* What to produce
Copy the rows below word for word, starting at the line with "Reading left to right, transcribe" and ending at the line with "Reading left to right, extract", both included. Leave the pictures out of your answer.

* Source data

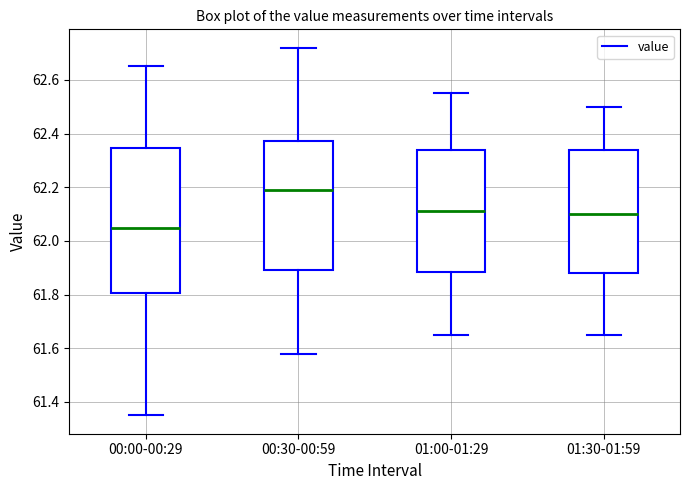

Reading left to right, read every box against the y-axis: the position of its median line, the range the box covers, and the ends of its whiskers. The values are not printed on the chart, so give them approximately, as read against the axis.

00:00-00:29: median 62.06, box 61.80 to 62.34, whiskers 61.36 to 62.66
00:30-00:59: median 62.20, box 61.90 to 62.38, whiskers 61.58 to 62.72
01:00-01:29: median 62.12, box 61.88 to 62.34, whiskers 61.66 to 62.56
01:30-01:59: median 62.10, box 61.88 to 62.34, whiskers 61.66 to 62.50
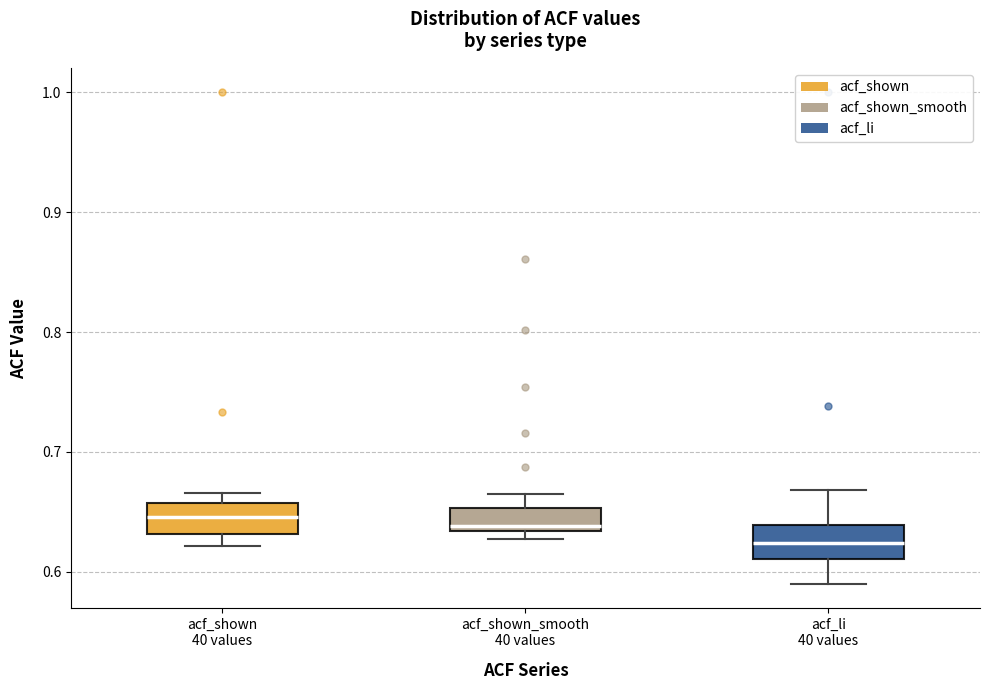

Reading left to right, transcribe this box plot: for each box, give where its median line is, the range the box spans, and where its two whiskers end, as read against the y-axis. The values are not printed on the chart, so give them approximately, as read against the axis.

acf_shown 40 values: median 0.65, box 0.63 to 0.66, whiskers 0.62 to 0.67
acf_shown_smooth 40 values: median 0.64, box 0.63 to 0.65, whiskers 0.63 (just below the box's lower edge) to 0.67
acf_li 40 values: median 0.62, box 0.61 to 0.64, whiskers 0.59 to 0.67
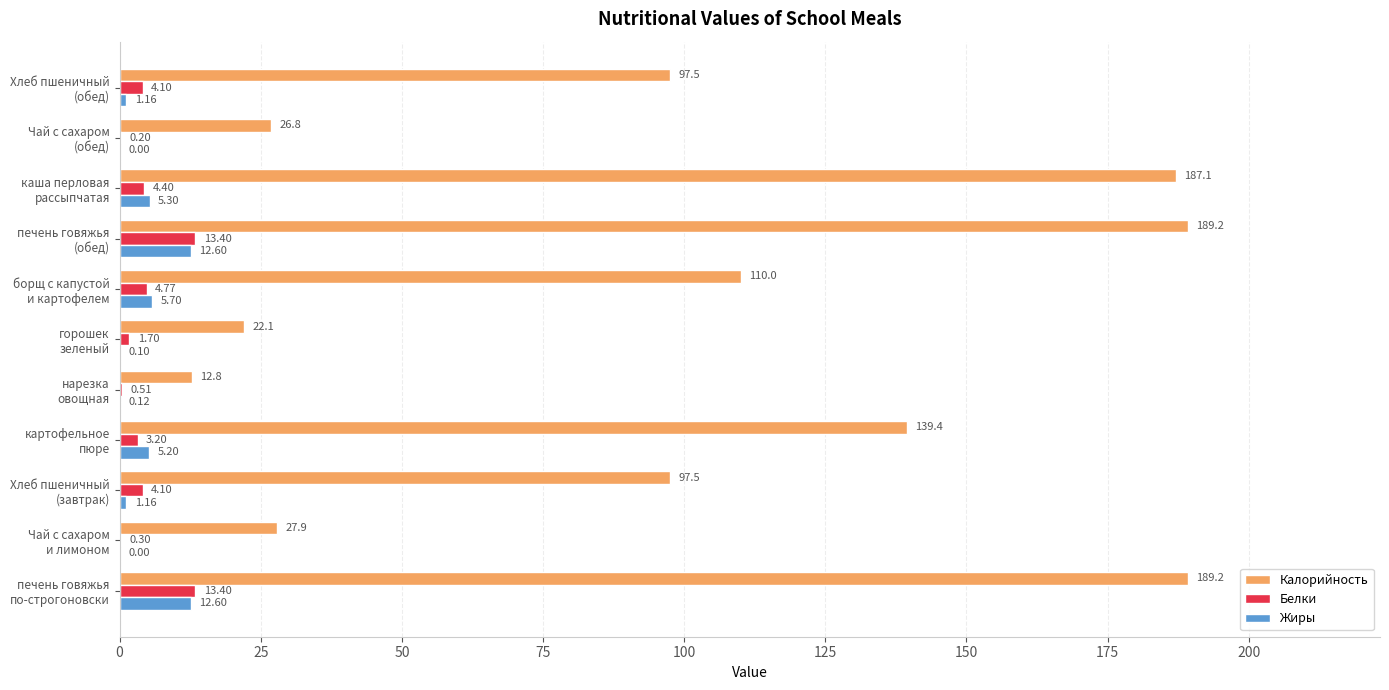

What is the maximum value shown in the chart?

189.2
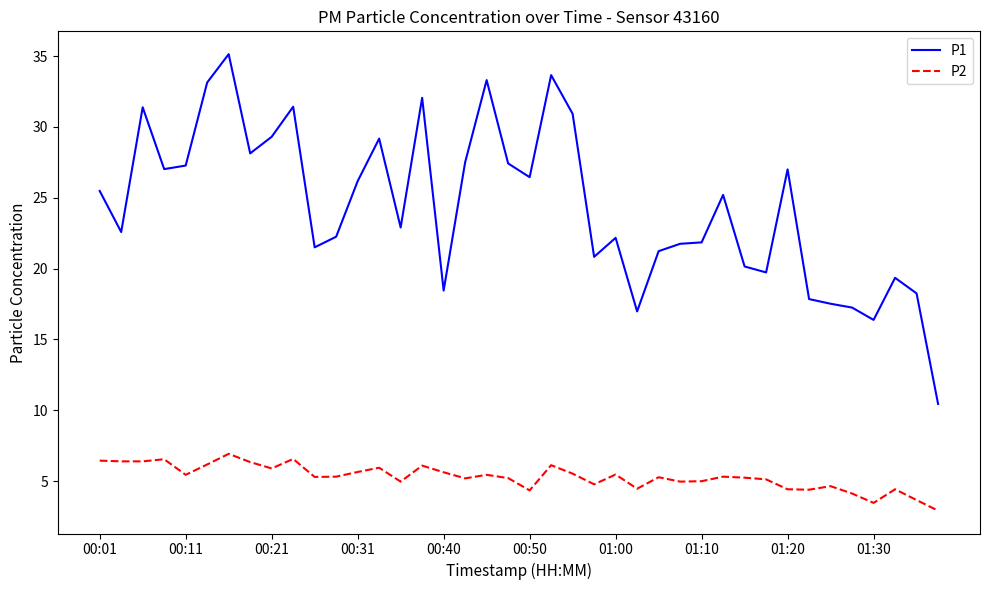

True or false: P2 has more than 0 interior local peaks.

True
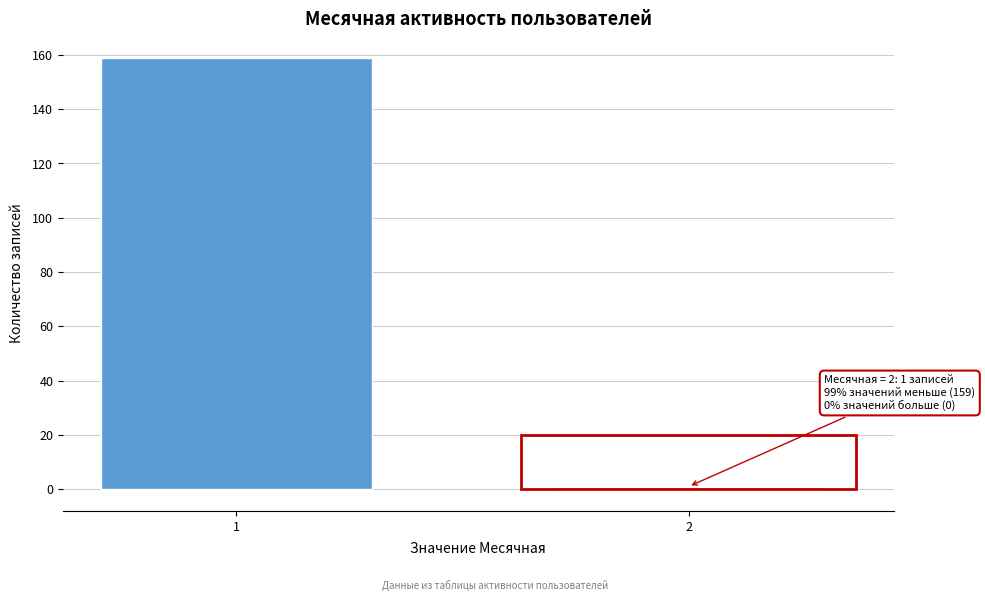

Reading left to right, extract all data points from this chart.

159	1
* * *
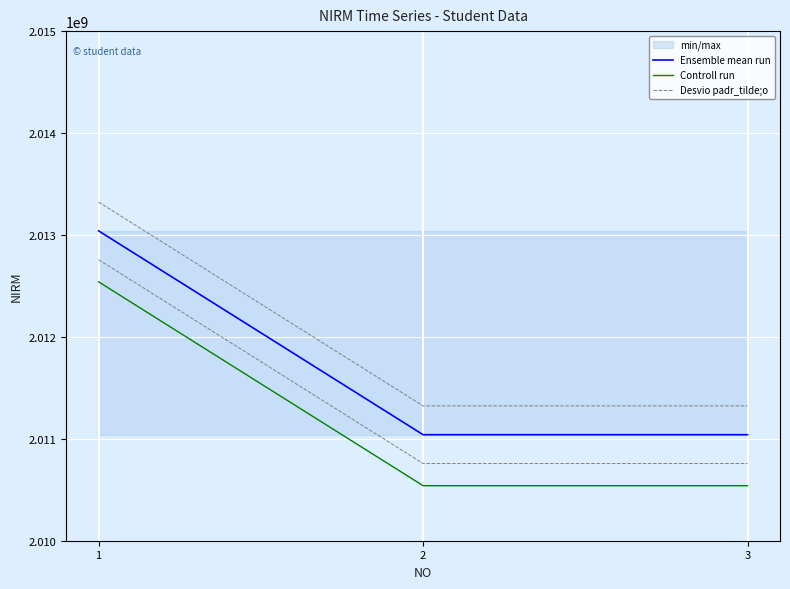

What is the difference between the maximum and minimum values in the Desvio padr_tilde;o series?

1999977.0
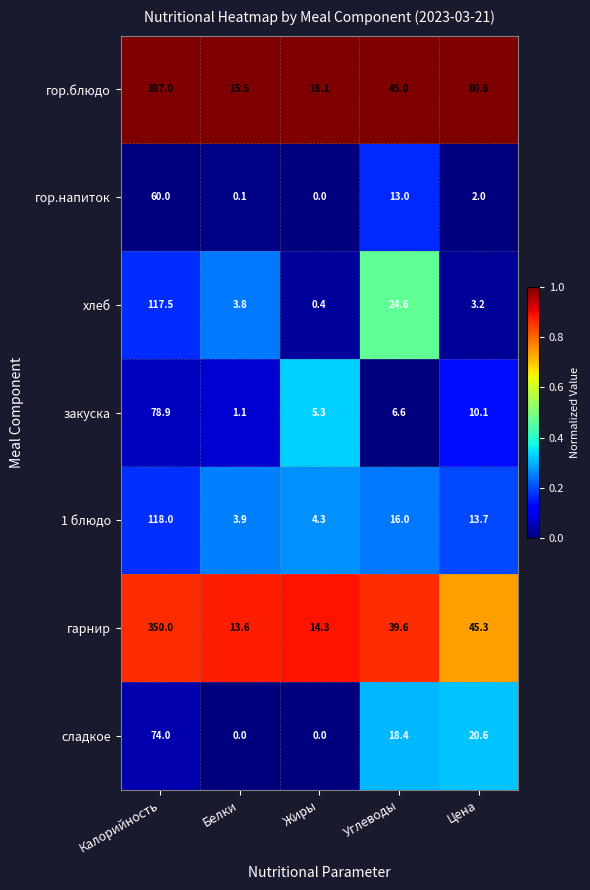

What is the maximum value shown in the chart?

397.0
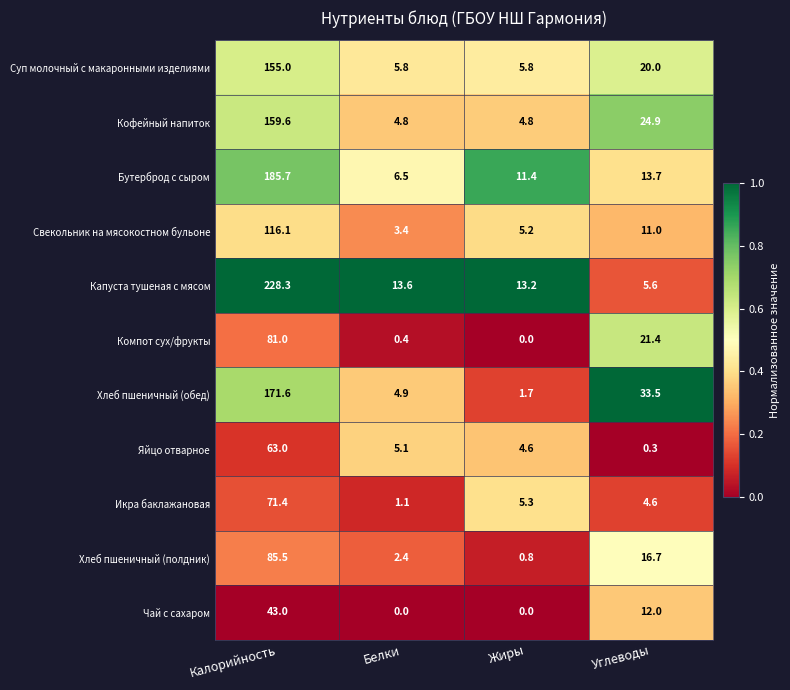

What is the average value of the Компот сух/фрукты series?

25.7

* Output for this exercise
Reading left to right, transcribe this box plot: for each box, give where its median line is, the range the box spans, and where its two whiskers end, as read against the y-axis. The values are not printed on the chart, so give them approximately, as read against the axis.

acf_shown 40 values: median 0.65, box 0.63 to 0.66, whiskers 0.62 to 0.67
acf_shown_smooth 40 values: median 0.64, box 0.63 to 0.65, whiskers 0.63 (just below the box's lower edge) to 0.67
acf_li 40 values: median 0.62, box 0.61 to 0.64, whiskers 0.59 to 0.67

What is the maximum value shown in the chart?

189.2

True or false: P2 has more than 0 interior local peaks.

True

Reading left to right, extract all data points from this chart.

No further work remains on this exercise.